If you panic of not hearing from him in 12 days, then stop. When he's ready to communicate he will contact you. If he doesn't want to be with you anymore then move on. 9 years is a long time to be together at such a young age and sometimes people grow apart. It would be worse spending 9 more years in a relationship that is really unwanted. Just take some time for yourself and get it together so that you are prepared when he does contact you. KRL
I know that you wanted a guys opinion but I thought that I should share my experience with you since I was in your situation and my man came back to me. My man and I broke up, both dated a few rebounds because I thought that he hated me and he thought that I hated him. We both became single after 6 months and started talking again. Once we were talking he said that he never stopped thinking about me and I felt the same. About a week after we started talking again we became a couple again.
I would say to leave it alone for about a month and then maybe shoot him a text that asks him how he's been. I think that might be long enough so that he has some time to think and short enough so that he doesn't think that you hate him. I wish you the best :).

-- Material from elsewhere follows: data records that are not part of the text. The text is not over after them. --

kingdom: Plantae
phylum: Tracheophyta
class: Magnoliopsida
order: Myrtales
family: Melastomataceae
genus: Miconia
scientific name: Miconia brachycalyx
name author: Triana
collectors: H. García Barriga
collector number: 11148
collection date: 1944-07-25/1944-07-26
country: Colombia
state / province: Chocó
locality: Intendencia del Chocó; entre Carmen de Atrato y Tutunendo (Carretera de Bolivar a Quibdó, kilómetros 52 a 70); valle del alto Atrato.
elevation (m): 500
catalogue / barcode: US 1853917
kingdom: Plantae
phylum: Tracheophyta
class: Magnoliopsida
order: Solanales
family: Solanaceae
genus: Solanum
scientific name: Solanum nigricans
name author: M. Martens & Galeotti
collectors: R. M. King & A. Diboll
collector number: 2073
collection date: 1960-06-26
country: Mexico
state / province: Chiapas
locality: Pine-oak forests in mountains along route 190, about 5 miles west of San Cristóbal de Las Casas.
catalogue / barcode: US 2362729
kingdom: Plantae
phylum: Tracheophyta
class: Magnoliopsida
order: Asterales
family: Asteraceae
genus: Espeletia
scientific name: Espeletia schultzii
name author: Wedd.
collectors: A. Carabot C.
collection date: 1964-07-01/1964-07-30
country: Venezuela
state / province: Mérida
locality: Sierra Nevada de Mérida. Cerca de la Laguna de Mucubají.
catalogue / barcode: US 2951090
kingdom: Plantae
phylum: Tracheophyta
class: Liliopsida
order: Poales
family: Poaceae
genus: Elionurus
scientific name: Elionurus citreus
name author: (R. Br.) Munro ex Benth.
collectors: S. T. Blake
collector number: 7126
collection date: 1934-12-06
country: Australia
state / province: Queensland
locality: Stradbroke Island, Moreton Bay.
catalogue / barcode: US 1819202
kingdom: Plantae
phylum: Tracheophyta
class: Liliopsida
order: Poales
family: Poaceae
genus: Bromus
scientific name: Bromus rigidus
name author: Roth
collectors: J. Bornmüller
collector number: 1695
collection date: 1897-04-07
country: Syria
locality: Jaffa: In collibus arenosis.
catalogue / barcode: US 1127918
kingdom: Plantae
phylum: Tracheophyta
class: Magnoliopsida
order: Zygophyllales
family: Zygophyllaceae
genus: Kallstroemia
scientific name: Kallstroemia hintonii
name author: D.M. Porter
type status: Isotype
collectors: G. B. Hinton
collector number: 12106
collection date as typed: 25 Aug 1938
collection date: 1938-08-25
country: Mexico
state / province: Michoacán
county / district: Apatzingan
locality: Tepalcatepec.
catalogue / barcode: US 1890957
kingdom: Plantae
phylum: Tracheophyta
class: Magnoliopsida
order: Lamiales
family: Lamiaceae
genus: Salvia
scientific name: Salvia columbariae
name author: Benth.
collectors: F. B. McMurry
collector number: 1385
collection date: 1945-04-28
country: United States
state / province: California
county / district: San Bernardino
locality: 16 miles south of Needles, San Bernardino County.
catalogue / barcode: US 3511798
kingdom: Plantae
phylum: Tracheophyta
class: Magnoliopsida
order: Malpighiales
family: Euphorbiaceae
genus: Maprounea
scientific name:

dude I would call him or sumthing... guys are weird and go thru weird things me and my boyfriend broke up after 7 years I didn't hear from him for a week and was going crazy! and we have kids right... so I was like oh hell no he's not leaving me like this come to find out he just needed time to think things through and now we are back together and things are getting better ... id call him let him know ur there and still care without sounding desperate for him... once they know ur desperate for them they play it for all uve got... so be strong if he doesn't care and moves on wow ... maybe its better now then 20 years down the road you know... its hard but you can get through it be stong for yourself!
i know and ur right to think that because nothing can or will stop him from doing it again...that will just have to be the chance you have to take, but only if you feel like it will work this time. I'm new to this so I didn't know how to comment on just what I wrote..sorry. and yeah you will have that akward convo because it's so much that you want to say but maybe can't bring yourself to say it or ur afriad that it will make him not want to talk to u. I've been through all of that, it just takes time and its not easy, I know a lot of girls are like yeah I just got over him and blah blah its not like that at all. I know that its hard to listen to other girls because half the stuff they say they don't even do, but I am telling you this be cause I am going through it now. You will cry and feel alone but after a while it fades, you just have to tell yourself that ur not gonna cry anymore and ofcourse you will always remember the time and think of him but you have to have a strong will to not completely break down. That's what I'm doing now, going out with friends and just enjoying the life that God gave me, and one day if you don't get back together your gonna find this amazing guy that shows you why it never worked out.
i know that this is hard for you, because I am going through the same thing. Boys are stubborn though, he probably won't text you first, unless he starts to like REALLY miss you. The time b4 this when me and my ex broke up, we would talk a couple times but nothing big and then we just quit talking for like 3 mos. In the middle of the 3rd month at like 12am he was texting me saying " I love you" I don't know how your guy is, but they all have one thing in common and that's their pride. They will walk around scruffy, sad, and just like us but they will never admit it. So just give it time and he will come around, unless you want to make the first move and contact him.
I don't think that you should be nervous over time. Sixteen days isn't really as long as it seems, like I said, my man and I didn't get back together until 6 months after we broke up. Just try and be patient for a while.